CommitLog Recovery with Cassandra

0
votes

I have noted following statement in the Cassandra documentation on commit log archive configuration: https://docs.datastax.com/en/cassandra/3.0/cassandra/configuration/configLogArchive.html

"Restore stops when the first client-supplied timestamp is greater than the restore point timestamp. Because the order in which the database receives mutations does not strictly follow the timestamp order, this can leave some mutations unrecovered."

This statement made us concerned about using point in time recovery based on Cassandra commit logs, since this indicates a point in time recovery will not recover all mutations with timestamp lower than the indicated restore point timestamp if we have mutations out of timestamp order (which we will have).

I tried to verify this behavior via some experiments but have not been able to reproduce this behavior.

I did 2 experiments:

Simple row inserts

Set restore_point_in_time to 1 hour ahead in time. insert 10 rows (using default current timestamp) insert a row using timestamp <2 hours ahead in time> insert 10 rows (using default current timestamp)

Now I killed my cassandra instance making sure it was terminated without having a chance to flush to SS tables.

During startup I could see from cassandra logs that it was doing CommitLog replay.

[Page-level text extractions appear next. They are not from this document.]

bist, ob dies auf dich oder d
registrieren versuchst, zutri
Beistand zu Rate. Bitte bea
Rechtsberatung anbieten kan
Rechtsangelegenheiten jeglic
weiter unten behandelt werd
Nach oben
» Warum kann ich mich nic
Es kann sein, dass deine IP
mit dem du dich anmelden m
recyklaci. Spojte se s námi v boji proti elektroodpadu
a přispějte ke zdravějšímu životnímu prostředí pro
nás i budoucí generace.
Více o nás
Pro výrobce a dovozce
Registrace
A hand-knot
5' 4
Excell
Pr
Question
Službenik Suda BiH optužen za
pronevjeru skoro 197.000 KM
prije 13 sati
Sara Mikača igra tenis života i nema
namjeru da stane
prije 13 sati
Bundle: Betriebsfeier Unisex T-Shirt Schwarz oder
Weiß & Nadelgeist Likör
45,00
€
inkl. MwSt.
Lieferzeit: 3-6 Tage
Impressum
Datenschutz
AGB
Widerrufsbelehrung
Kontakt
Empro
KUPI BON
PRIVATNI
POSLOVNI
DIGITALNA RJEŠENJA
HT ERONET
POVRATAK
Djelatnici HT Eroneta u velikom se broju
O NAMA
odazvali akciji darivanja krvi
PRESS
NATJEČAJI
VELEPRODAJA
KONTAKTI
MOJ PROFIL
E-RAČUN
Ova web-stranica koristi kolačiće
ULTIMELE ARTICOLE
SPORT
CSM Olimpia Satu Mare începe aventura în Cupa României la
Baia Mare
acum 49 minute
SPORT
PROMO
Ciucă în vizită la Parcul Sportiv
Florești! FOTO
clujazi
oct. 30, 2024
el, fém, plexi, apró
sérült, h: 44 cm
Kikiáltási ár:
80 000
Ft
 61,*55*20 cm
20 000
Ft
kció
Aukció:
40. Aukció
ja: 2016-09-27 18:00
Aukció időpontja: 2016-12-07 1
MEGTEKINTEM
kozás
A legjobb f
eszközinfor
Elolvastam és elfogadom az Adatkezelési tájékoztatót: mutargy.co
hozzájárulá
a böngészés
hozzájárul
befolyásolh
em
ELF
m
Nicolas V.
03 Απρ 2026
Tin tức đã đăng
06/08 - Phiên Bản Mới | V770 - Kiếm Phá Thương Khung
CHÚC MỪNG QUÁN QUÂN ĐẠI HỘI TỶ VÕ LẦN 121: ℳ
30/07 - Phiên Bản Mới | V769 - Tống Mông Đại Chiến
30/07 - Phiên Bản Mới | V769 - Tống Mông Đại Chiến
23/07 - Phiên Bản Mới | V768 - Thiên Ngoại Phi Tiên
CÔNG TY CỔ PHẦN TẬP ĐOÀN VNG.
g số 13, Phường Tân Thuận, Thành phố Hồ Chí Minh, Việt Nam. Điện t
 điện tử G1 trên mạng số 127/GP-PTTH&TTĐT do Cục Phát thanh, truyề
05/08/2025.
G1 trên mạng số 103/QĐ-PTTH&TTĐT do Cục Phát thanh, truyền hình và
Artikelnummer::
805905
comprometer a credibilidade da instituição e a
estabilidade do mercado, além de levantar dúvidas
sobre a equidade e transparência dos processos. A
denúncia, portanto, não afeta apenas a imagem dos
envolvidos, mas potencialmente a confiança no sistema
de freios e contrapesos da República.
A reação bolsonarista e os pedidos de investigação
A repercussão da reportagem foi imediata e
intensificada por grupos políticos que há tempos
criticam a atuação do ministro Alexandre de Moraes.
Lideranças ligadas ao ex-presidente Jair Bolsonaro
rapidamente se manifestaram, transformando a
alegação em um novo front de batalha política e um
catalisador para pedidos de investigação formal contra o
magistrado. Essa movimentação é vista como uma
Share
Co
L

After replay I queried by table and could see that 20 rows had been recovered but the one with the timestamp ahead of time was not inserted. Though here based on the documentation I would have expected that only the first 10 rows had been inserted. I verified in casssandra log that CommitLog replay had been done.

Larger CommitLog split experiment

I wanted to see if the documented feature then was working over a commitlog split/rollover.

So I set commitlog_segment_size_in_mb to 1 MB to cause the commitlog to rollover more frequently instead of the 32MB default. I then ran a script to mass insert rows to force the commit log to split.

So the results here was that I inserted 12000 records, then inserted a record with a timestamp ahead of my restore_point_in_time then I inserted 8000 records afterwards.

At about 13200 rows my commitlog rolled over to a new file. I then again killed my cassandra instance and restarted. Again I could see in the log that CommitLog replay was being done and after replay I could see that all rows except the single row with timestamp ahead of restore_point_in_time was recovered.

Notes

I did similar experiments using commitlog_sync batch option and also to make sure my rows had not been flushed to SSTables I tried restoring snapshot with empty tables before starting up cassandra to make it perform commitlog replay. In all cases I got the same results.

I guess my question is if the statement in the documentation is still valid? or maybe I'm missing something in my experiments?

Any help would be greatly appreciated ? I need an answer for this to be able to conclude on a backup/recovery mechanism we want to implement in a larger scale cassandra cluster setup.

All experiments where done using Cassandra 3.11 (single-node-setup) in a Docker container (the official cassandra docker image). I ran the experiments on the image "from-scratch" so no changes in configs where done other than what I included in the description here.

1
databasecassandracassandra-3.0

1 Answers

0
votes

I think that it will be relatively hard to reproduce, as you'll need to make sure that some of the mutations come later than other, and this may happen mostly when some clients has not synchronized clocks, or nodes are overloaded, and then hints are replayed some time later, etc.

But this parameter may not be required at all - if you look into CommitLogArchiver.java, then you can see that if this parameter is not specified, then it's set to the Long.MAX, meaning that there is no upper bound and all commit logs will be replayed, and then Cassandra will handle it standard way: "the latest timestamp wins".